The former president said he picked renowned painter Kehinde Wiley because portraits “challenged our traditional views of power and privilege.” He also appreciated the way Wiley “would take extraordinary care and precision and vision in recognizing the beauty and grace and dignity of people who were so often invisible in our lives, and put them on a grand stage.”
Mrs. Obama said she picked Baltimore-based artist Amy Sherald because “there was an instant connection, a kind of sister girl connection” with the painter. During the portrait unveiling, Mrs.
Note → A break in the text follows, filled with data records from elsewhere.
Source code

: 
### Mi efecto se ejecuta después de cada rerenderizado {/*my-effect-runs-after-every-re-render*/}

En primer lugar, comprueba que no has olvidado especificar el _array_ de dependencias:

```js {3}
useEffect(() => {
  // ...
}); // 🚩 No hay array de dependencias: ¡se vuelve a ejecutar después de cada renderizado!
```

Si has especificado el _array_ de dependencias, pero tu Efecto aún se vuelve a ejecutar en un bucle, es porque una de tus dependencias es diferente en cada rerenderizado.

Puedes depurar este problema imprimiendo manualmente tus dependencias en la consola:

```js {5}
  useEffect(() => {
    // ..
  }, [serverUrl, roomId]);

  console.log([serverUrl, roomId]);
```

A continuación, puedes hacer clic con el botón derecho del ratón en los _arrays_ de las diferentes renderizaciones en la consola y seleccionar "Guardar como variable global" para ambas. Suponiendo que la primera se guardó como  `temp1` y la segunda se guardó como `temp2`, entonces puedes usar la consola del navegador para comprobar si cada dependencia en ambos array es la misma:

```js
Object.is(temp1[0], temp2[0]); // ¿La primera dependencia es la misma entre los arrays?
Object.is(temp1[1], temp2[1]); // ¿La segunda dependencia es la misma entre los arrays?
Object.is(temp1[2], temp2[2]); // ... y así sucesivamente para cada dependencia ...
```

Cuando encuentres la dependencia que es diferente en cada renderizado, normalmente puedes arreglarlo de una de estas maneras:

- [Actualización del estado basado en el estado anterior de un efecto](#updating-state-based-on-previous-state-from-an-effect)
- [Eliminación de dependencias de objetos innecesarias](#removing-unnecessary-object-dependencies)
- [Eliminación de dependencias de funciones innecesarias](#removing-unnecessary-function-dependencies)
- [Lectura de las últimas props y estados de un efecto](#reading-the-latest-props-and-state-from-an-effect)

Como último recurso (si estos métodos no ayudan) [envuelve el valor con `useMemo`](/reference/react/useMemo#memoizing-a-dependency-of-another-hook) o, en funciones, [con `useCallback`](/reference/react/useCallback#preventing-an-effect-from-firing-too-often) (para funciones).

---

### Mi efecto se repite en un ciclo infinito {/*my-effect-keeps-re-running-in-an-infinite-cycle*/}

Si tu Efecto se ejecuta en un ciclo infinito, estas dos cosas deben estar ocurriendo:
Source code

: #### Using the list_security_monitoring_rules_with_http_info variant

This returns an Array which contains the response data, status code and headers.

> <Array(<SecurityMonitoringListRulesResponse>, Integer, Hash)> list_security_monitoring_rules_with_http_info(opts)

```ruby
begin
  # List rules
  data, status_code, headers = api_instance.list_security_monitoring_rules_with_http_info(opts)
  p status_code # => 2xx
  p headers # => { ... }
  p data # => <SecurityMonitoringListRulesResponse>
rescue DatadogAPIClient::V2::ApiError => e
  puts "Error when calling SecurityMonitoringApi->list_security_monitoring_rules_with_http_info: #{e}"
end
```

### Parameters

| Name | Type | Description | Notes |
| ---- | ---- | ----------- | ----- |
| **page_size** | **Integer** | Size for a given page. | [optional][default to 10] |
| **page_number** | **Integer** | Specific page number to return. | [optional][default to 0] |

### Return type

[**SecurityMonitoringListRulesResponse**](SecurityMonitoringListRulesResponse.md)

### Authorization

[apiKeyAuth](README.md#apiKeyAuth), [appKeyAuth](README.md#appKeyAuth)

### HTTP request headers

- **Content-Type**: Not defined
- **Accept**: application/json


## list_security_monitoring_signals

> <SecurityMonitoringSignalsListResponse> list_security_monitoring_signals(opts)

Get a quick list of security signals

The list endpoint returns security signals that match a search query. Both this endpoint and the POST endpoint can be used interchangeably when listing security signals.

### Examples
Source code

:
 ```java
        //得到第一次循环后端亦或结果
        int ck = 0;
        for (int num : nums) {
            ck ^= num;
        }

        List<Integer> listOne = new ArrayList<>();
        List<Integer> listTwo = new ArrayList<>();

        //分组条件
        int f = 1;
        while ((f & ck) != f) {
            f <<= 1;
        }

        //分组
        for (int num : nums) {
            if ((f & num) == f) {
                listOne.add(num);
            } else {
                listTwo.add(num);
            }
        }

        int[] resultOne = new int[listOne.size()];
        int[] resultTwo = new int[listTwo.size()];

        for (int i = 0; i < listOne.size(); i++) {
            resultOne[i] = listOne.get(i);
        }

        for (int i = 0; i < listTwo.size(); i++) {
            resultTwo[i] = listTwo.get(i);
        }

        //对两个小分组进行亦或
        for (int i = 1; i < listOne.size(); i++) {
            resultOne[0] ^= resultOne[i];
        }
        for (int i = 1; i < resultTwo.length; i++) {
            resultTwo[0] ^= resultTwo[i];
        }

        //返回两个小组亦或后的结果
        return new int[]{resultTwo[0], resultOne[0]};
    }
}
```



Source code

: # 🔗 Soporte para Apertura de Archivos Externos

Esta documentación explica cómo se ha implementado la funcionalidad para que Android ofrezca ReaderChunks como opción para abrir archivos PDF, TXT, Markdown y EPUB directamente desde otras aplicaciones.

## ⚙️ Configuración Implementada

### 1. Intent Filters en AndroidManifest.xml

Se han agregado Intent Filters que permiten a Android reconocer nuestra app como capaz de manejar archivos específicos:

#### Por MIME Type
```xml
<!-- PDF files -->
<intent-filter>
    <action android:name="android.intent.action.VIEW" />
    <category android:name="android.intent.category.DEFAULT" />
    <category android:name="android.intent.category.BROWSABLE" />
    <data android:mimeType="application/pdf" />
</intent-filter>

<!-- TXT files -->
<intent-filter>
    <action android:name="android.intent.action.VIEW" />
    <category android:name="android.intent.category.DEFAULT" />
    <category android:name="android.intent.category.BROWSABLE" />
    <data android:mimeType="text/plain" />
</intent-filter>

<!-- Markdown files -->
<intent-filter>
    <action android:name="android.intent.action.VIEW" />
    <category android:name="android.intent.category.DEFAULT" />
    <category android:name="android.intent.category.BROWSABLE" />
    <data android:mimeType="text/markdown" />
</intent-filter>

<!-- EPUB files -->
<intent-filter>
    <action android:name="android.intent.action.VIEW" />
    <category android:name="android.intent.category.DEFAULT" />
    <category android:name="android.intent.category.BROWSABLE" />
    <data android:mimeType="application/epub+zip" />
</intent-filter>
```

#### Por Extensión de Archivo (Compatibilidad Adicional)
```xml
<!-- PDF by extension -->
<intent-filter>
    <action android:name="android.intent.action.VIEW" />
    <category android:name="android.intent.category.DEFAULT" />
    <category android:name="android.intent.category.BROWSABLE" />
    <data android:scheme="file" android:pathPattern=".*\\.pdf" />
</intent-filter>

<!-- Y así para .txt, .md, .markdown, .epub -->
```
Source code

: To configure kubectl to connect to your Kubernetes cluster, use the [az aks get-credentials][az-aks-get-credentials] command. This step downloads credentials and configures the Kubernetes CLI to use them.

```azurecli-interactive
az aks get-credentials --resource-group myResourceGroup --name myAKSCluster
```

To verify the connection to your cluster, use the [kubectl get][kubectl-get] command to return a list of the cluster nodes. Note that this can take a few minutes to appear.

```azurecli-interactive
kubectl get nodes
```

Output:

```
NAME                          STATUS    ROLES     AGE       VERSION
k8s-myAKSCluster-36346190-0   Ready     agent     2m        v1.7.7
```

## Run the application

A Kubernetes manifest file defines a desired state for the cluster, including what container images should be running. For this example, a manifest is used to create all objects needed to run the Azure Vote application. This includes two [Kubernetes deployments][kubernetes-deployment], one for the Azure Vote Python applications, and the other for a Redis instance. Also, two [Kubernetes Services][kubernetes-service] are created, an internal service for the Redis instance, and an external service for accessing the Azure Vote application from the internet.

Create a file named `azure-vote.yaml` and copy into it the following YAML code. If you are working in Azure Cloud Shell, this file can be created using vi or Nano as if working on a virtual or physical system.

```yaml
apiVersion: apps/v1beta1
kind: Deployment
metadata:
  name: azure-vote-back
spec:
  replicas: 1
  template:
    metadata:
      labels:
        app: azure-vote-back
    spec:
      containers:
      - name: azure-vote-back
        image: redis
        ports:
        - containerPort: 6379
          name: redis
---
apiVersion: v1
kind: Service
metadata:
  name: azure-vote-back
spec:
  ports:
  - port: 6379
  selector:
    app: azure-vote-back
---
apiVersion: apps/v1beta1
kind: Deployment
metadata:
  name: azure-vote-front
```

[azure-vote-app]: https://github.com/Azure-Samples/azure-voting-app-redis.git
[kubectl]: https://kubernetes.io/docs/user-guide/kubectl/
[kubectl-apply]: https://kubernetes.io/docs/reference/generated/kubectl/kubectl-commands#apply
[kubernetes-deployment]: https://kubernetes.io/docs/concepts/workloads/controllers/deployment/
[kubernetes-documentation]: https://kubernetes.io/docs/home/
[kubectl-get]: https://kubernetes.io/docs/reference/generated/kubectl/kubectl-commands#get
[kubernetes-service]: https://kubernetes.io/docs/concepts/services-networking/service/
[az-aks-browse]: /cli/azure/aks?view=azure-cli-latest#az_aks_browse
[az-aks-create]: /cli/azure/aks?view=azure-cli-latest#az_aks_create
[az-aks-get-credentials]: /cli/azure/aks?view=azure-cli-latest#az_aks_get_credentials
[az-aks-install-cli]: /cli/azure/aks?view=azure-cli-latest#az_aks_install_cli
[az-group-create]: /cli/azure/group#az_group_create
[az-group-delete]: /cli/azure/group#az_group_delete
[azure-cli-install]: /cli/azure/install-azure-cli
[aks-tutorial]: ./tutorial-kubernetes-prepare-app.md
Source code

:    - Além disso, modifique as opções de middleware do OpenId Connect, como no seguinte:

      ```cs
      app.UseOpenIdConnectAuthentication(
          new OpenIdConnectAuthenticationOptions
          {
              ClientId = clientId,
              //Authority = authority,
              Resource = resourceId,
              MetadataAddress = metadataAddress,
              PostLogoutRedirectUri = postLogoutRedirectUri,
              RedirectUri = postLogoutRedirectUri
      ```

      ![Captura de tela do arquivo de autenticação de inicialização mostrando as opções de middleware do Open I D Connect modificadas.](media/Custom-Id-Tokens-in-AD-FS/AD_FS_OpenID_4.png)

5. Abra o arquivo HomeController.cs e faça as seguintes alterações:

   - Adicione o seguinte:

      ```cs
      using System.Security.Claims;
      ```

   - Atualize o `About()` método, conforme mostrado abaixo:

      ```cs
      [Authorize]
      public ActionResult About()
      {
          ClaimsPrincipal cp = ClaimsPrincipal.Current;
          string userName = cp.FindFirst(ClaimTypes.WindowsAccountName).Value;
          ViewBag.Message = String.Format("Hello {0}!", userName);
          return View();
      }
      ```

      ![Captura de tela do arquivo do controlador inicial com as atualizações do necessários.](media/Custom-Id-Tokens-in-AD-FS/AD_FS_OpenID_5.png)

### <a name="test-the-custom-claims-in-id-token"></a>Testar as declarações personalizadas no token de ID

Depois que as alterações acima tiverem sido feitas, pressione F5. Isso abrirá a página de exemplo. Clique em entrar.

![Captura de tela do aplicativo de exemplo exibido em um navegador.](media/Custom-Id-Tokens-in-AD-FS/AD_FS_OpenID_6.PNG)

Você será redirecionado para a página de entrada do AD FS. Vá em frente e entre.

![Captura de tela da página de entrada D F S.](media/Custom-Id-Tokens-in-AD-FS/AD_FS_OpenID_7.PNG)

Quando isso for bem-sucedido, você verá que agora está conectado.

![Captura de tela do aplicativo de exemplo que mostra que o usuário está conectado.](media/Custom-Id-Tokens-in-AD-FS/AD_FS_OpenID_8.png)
Obama also said she was excited about all the little Black girls who would see an image of someone who looked like them hanging in one of the nation’s most venerable museums.
“I’m also thinking about all of the young people, particularly girls and girls of color, who, in years ahead, will come to this place and they will look up and they will see an image of someone who looks like them hanging on the wall of this great American institution,” she said.
Well, it’s happened.
During a recent trip to the Smithsonian, visitor Ben Hines captured a picture that proves just how powerful representation can be.
Hines said he captured the image of the little girl who was visiting the museum with her mother.
“It was so touching and uplifting for me to see this beautiful child looking at a beautiful portrait of a powerful woman,” he told BuzzFeed News. “I was so delighted to have been in the right place at the right time.”
Hines’ mother, Donna Hines, said it was difficult for her to describe the wondrous scene.
“It’s hard to describe in words,” she said. “She had such wonder on her face and her entire body just stopped as she looked at her, and she had this wonder that was silent and yet seemed to be saying something very big at the same time.”
Once Hines posted the image to Facebook it quickly went viral. It even caught the attention of Sherald, who said the picture of the little Black girl staring at her portrait of Mrs. Obama had her “feeling all the feels.”
“When I look at this picture I think back to my first field trip in elementary school to a museum,” Sherald wrote.
“There was a painting of a Black man standing in front of a house,” she continued. “This was my first time seeing real paintings that weren’t in a book and also weren’t painted in another century. I didn’t realize that none of them had me in them until I saw that painting of [Bo Bartlett’s]. I knew I wanted to be an artist already, but seeing that painting made me realize that I could.”
Proof representation truly does matter.